1) Las ganas de escribir vienen escribiendo. Es inútil esperar el
instante perfecto en que todos los problemas han desaparecido y solo
existe el deseo compulsivo de escribir: ese instante no existe. En general, uno
se sienta a escribir venciendo cierta resistencia —salir del estado de ocio no
es natural—, uno oficia ciertos ritos dilatorios, uno por fin, con cierta
cautela, escribe. Y en algún momento uno tal vez descubre que está sumergido
hasta los pelos, que todos los problemas han desaparecido, y que no
existe otra cosa que el deseo compulsivo de escribir.
2) La primera versión de un texto es sólo un mal necesario. Suele
estar bien lejos de aquello completo e intenso que uno difusamente ha
concebido. Corregir no es otra cosa que ir encontrando a Moisés dentro del
bloque de mármol.
3) En literatura no existen sinónimos ni equivalencias: no es lo
mismo un rostro, que una cara, que una jeta, “Dijo que estaba harto” no
equivale a “—Estoy harto — dijo”. Aferrarse a una frase o una palabra
simplemente porque ha salido así del alma, es por lo menos un riesgo: el alma, a
veces, dicta obviedades. En Filosofía de la
composición, Poe cuenta que, durante la escritura de su poema El
cuervo, decidió que necesitaba un animal parlante para que
repitiera un leit motiv al final de cada estrofa. Y naturalmente el primer
animal que se le cruzó fue el loro. A veces conviene sacrificar al loro.
4) Ni la espontaneidad ni la velocidad son valores en literatura.

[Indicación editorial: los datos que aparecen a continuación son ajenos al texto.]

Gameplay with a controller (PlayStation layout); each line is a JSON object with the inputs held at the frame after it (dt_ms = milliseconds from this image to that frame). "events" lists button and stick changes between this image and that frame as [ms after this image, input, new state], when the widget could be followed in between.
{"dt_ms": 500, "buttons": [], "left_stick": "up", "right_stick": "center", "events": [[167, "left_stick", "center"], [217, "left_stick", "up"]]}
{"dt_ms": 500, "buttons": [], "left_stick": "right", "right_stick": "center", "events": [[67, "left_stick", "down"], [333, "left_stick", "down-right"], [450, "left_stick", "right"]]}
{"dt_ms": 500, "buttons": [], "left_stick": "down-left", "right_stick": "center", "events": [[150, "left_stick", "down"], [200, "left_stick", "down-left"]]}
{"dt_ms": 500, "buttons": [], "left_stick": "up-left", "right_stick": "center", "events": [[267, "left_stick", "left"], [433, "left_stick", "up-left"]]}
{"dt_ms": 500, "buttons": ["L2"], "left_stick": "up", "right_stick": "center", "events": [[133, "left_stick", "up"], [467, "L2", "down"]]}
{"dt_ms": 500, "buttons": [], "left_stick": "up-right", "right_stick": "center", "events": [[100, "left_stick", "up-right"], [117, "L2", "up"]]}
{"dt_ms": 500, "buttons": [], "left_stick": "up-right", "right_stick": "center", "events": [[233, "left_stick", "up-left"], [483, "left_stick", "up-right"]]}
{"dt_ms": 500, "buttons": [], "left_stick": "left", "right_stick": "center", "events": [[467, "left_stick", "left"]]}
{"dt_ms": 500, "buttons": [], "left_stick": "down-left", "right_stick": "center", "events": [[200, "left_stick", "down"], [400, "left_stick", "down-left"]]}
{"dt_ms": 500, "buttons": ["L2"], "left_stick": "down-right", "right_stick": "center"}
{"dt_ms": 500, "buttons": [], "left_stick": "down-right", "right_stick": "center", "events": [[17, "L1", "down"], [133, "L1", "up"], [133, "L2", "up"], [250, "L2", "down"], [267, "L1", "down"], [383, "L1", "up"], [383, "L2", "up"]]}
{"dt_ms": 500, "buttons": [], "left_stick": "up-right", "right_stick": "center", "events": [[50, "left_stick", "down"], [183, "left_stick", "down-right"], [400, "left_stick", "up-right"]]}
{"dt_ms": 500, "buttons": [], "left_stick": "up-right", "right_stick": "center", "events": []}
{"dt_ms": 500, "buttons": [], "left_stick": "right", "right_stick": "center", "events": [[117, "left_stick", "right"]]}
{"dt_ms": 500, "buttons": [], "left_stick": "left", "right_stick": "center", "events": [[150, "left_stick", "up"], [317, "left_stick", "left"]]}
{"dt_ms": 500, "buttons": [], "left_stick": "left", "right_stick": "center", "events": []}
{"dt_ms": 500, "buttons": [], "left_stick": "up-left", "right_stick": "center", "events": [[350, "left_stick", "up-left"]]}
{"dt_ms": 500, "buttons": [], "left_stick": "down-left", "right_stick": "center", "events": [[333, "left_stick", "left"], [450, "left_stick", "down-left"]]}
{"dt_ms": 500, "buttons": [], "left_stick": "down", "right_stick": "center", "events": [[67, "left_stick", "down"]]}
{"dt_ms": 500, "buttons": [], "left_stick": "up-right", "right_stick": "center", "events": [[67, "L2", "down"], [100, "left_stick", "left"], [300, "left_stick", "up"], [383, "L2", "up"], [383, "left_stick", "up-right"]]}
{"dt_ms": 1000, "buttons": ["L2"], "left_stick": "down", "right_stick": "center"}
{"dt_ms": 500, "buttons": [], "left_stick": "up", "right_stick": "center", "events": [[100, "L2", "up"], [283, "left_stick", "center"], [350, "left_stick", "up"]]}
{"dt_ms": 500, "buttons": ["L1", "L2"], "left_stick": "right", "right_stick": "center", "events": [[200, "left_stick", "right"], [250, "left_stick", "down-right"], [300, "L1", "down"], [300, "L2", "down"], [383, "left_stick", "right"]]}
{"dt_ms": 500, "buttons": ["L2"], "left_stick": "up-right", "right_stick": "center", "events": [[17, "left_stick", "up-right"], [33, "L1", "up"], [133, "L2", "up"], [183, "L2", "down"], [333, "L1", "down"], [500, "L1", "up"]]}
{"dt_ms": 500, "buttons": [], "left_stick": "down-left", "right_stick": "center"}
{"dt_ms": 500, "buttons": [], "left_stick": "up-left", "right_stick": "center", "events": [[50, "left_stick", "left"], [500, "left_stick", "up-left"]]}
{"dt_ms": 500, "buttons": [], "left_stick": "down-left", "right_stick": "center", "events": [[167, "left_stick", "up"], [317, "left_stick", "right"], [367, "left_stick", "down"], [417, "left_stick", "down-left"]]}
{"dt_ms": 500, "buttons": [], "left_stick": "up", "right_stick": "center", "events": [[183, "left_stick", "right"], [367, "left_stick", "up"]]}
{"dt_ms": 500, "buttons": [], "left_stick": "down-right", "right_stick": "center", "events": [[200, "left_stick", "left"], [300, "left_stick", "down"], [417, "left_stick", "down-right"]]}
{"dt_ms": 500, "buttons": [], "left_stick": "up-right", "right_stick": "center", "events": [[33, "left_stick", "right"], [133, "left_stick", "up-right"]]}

Tantear, tachar, descubrir nuevas posibilidades, equivocarse tantas veces como
haga falta, ir acercándose paso a paso al texto buscado: ese es el verdadero
acto creador. Lo otro es como estornudar.
5) Cuando se escribe, no hay que tenerles miedo a los sentimientos,
pero tampoco hay que tenerle miedo a la lucidez. Uno tiene tan pocas cualidades
que no veo razón para que se despoje de alguna de ellas para hacer literatura.
6) La realidad proporciona buenas situaciones pero no construye
obras artísticas. Tajear un hecho, distorsionarlo, cambiarle o anularle alguna
pieza, son atribuciones que un autor de ficciones puede tomarse sin ninguna
culpa. No es al acontecimiento real al que debe serle fiel sino a la luz
secreta que él descubrió en ese acontecimiento y lo tentó a escribir.
7) No hay que empezar un cuento si no se sabe cómo va a terminar.
Se corre el riesgo de ir de acá para allá, sin ton ni son, esperando que el
final caiga del cielo. Los buenos finales no suelen tener origen celestial:
aunque no se lo note, vienen mandados desde la primera frase.
8) Una novela requiere una escritura y una estructura rigurosas
como las de un cuento. Si tiene páginas grises, esos grises deben estar tan
cargados de tensión como lo están en el Guernica, de Picasso.
Si no, son meramente un plomo.
9) La inspiración no existe; en eso se parece a las brujas.
Entonces, cuando las palabras parecen cantarle a uno en la oreja, y
siente que todo lo que está escribiendo tiene la música justa, el ritmo exacto,
la tensión precisa que debe tener, uno puede llamar a ese estado de privilegio
como más le guste, pero lo mejor es que suelte el freno y deje rodar la locura.
Es hermoso, solo que no hay que creer que es el único estado en que se hace
literatura. Porque se corre el riesgo de no escribir más que una página en toda
la vida.
10) Hay que nutrirse de los credos y hay que aprender a dudar de
ellos. No existen reglas universales para el oficio de escribir. Es uno mismo
que a la larga, con verdades y mentiras propias y ajenas, va
estableciendo sus propios ritos, va permitiéndose sus propias manías, va
construyendo su propio credo.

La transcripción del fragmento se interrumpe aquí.